2
$\begingroup$

Now I'm not sure why the following holds:

If $x^2 \equiv a \pmod n$ for some $x \in \mathbb Z$, then $x^2 \equiv a \pmod {p_i}$ for all $i$, where $n=p_1^{t_1} \dots p_r^{t_r}$.

I know that if $a \equiv b \pmod {p_1 \dots p_r}$, then $a \equiv b \pmod {p_i}$ for all $i$, if $p_1, \dots, p_r$ are pairwise relative primes.

  • 0
    @Martin: What about like this: Let $n=p_1^{t_1} \dots p_r^{t_r} $. Then $p_i∣n$( $n=p_i \cdot N$) and let $a \equiv b\pmod n$ or $a-b=nk \Rightarrow a-b =p_iK$ <=>$a \equiv b \pmod {p_i}$2011-12-03

2 Answers 2

1

Lemma: $k\mid n$ $\land$ $x\equiv y \pmod n$ $\Rightarrow$ $x\equiv y\pmod k$

Proof. $x\equiv y \pmod n$ is equivalent to $n\mid x-y$. Since $k\mid n$ and $n\mid x-y$, we get that $k\mid x-y$, i.e. $x\equiv y \pmod k$.
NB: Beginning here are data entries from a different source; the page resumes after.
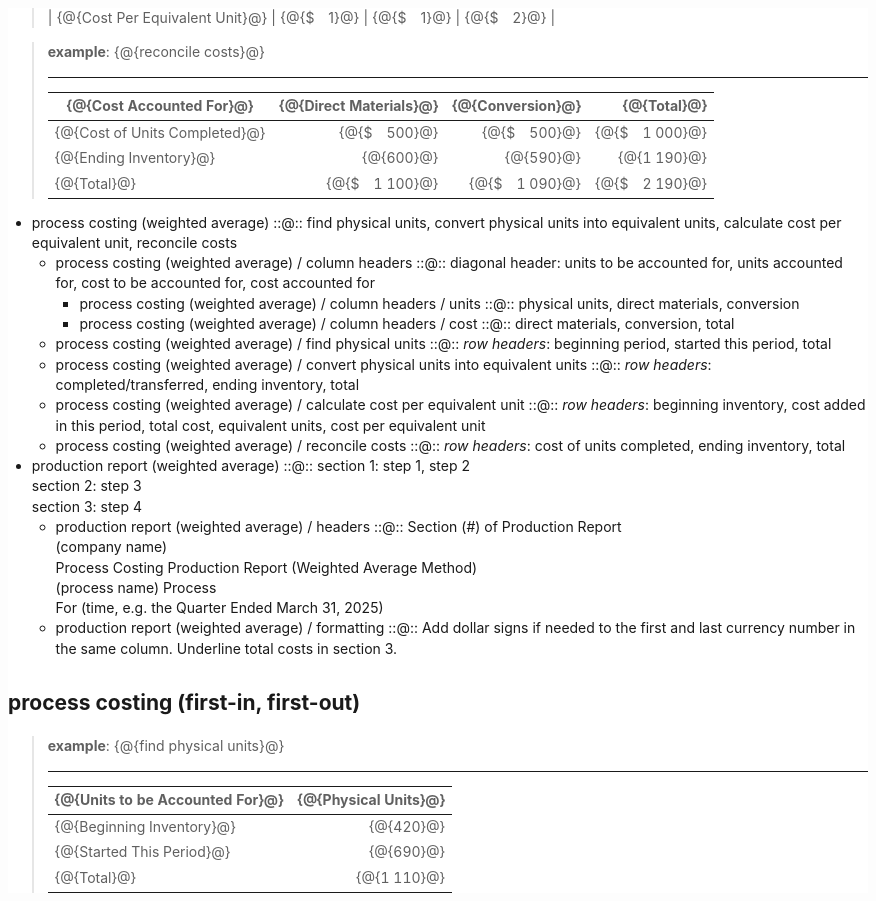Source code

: > | {@{Cost Per Equivalent Unit}@}  | {@{&dollar;&emsp;1}@}   | {@{&dollar;&emsp;1}@}   | {@{&dollar;&emsp;2}@}          | 



> __example__: {@{reconcile costs}@}
>
> ---
>
> | {@{Cost Accounted For}@}      | {@{Direct Materials}@}         | {@{Conversion}@}               | {@{Total}@}                    |
> | ----------------------------- | ------------------------------:| ------------------------------:| ------------------------------:|
> | {@{Cost of Units Completed}@} | {@{&dollar;&emsp;500}@}        | {@{&dollar;&emsp;500}@}        | {@{&dollar;&emsp;1&nbsp;000}@} |
> | {@{Ending Inventory}@}        | {@{600}@}                      | {@{590}@}                      | {@{1&nbsp;190}@}               |
> | {@{Total}@}                   | {@{&dollar;&emsp;1&nbsp;100}@} | {@{&dollar;&emsp;1&nbsp;090}@} | {@{&dollar;&emsp;2&nbsp;190}@} | 

- process costing \(weighted average\) ::@:: find physical units, convert physical units into equivalent units, calculate cost per equivalent unit, reconcile costs 
  - process costing \(weighted average\) / column headers ::@:: diagonal header: units to be accounted for, units accounted for, cost to be accounted for, cost accounted for 
    - process costing \(weighted average\) / column headers / units ::@:: physical units, direct materials, conversion <!--SR:!2026-02-07,251,330!2026-02-03,247,330-->
    - process costing \(weighted average\) / column headers / cost ::@:: direct materials, conversion, total <!--SR:!2026-03-03,275,330!2025-12-23,220,330-->
  - process costing \(weighted average\) / find physical units ::@:: _row headers_: beginning period, started this period, total 
  - process costing \(weighted average\) / convert physical units into equivalent units ::@:: _row headers_: completed/transferred, ending inventory, total 
  - process costing \(weighted average\) / calculate cost per equivalent unit ::@:: _row headers_: beginning inventory, cost added in this period, total cost, equivalent units, cost per equivalent unit 
  - process costing \(weighted average\) / reconcile costs ::@:: _row headers_: cost of units completed, ending inventory, total 
- production report \(weighted average\) ::@:: section 1: step 1, step 2 <br/> section 2: step 3 <br/> section 3: step 4 
  - production report \(weighted average\) / headers ::@:: Section \(\#\) of Production Report <br/> \(company name\) <br/> Process Costing Production Report \(Weighted Average Method\) <br/> \(process name\) Process <br/> For \(time, e.g. the Quarter Ended March 31, 2025\) 
  - production report \(weighted average\) / formatting ::@:: Add dollar signs if needed to the first and last currency number in the same column. Underline total costs in section 3. 

## process costing (first-in, first-out)

> __example__: {@{find physical units}@} 
>
> ---
>
> | {@{Units to be Accounted For}@} | {@{Physical Units}@} |
> | ------------------------------- | --------------------:|
> | {@{Beginning Inventory}@}       | {@{420}@}            |
> | {@{Started This Period}@}       | {@{690}@}            |
> | {@{Total}@}                     | {@{1&nbsp;110}@}     |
If $p$ is some prime from the prime factorization of $n$, then clearly $p\mid n$. So if $x^2 \equiv a \pmod n$ then, using the above lemma, we have $x^2 \equiv a \pmod p$.

2

It's a congruence form of transitivity of divisibility $\rm\:d\:|\:e\:|\:n\ \Rightarrow\ d\:|\:n\:.\:$ In particular

$\rm\qquad\qquad\qquad\qquad c\:d\ |\ a-b\ \ \Rightarrow\ \ d\ |\ a-b\quad $ which, in the language of congruences, is

$\rm\qquad\qquad a\equiv b\pmod{c\:d}\ \ \Rightarrow\ \ a\equiv b\pmod{d}$

E.g. two integers with equal least significant digit are congruent mod $10\ \Rightarrow$ congruent mod $2$, i.e. they have equal parity (odd or even).